Questions about free will ever keep you up at night? I just read a great rambling roundtable of an essay called Faith and The Science of Free Will.
It’s a response to an essay by John Horgan in the New York Times, which reads in part: A couple of books I’ve been reading lately have left me brooding over the possibility that free will is as much a myth as divine justice. The chief offender is The Illusion of Conscious Will, by Dr. Daniel M. Wegner, a psychologist at Harvard.… We think of will as a force, but actually, Dr. Wegner says, it is a feeling“merely a feeling,” as he puts itof control over our actions. I think, “I’m going to get up now,” and when I do a moment later, I credit that feeling with having been the instigating cause. But as we all know, correlation does not equal causation.
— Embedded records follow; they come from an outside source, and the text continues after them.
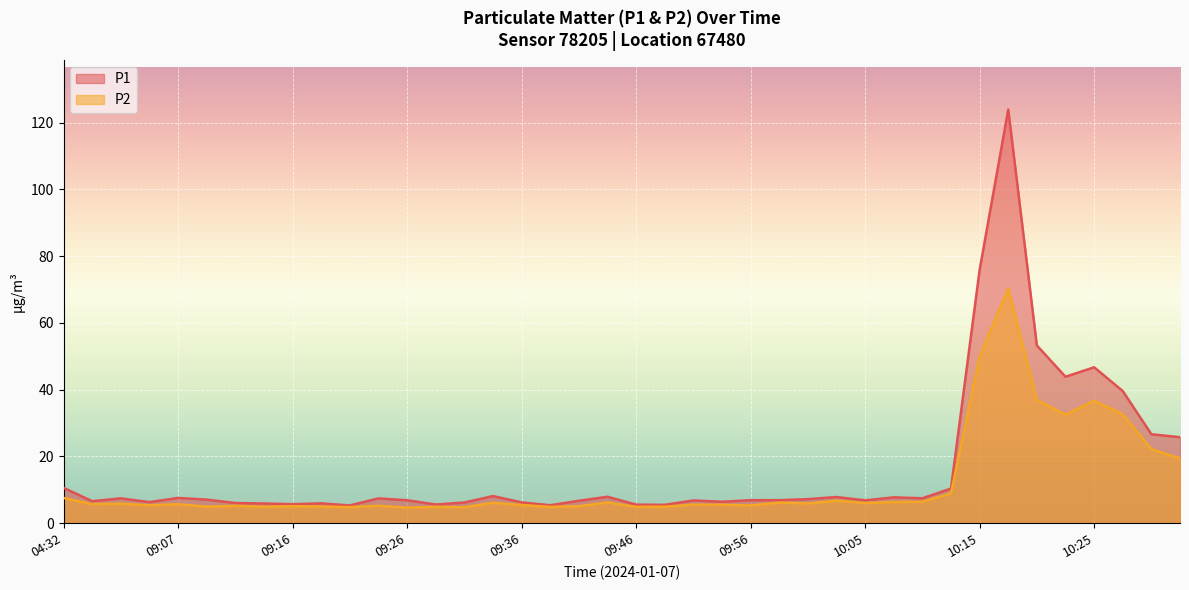

Rank the categories by P1 value from highest to lowest.

10:18, 10:15, 10:20, 10:25, 10:22, 10:27, 10:30, 10:32, 04:32, 10:13, 09:33, 09:43, 10:03, 10:08, 09:07, 10:10, 09:02, 09:24, 10:01, 09:09, 09:56, 09:58, 09:26, 10:05, 09:50, 09:41, 08:59, 09:53, 09:04, 09:36, 09:31, 09:12, 09:19, 09:14, 09:16, 09:29, 09:46, 09:48, 09:38, 09:21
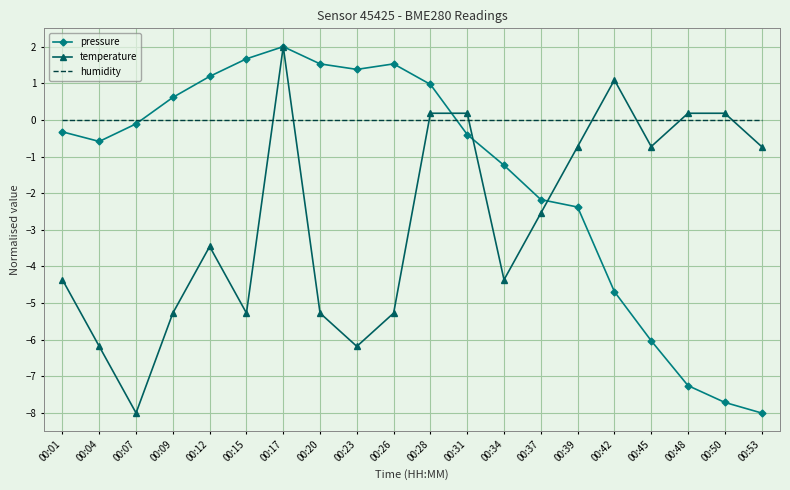

Which category has the highest value across all series?

00:17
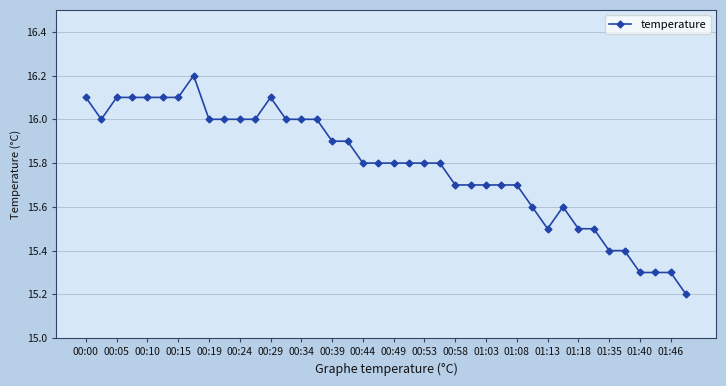

Is this an area chart (filled region under the line)?

No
The exchanges (several people comment) are insightful, such as this one: My response to this is based on The Volitional Brain: Towards a Neuroscience of Free Will, edited by Benjamin Libet (Imprint Academic, 2000). As I understand it, Libet was actually one of the scientists involved in the experiments that Dr. Wegner refers to. The fact that Libet’s position is nowhere mentioned makes me very suspicious of Wegner’s agenda.
The conscious will appears to be initiated by an unconscious brain event. If the experiment is correct, then this calls into question free will. But Libet says the conscious will can veto these subconscious decisions (see page 51 of The Volitional Brain). The conscious veto may itself have a preceding unconscious process. But this would become an unconscious choice of which we become conscious rather than a consciously causal event (52). The conscious veto is a control function, not just simply becoming aware of a wish to act. The role of conscious free will would be, then, not to initiate a voluntary act, but rather to control whether the act takes place. The ethical implications of this are actually consistent with most ethical and religious systems. Most of the Ten Commandments are thou-shall-not commandments (54). The experiments cited by Wegner give us no indication that actions cannot be consciously controlled.
Pretty cool stuff. You can read an expanded version of the essay here.
Another question I just ran across is: “Could it be that the only objective truth is that truth is pluralistic?” What I hate is that I know there is no point answering the question because the question is flawed in some manner, but I just am not smart enough to articulate it. Nevertheless, it creates good discussions.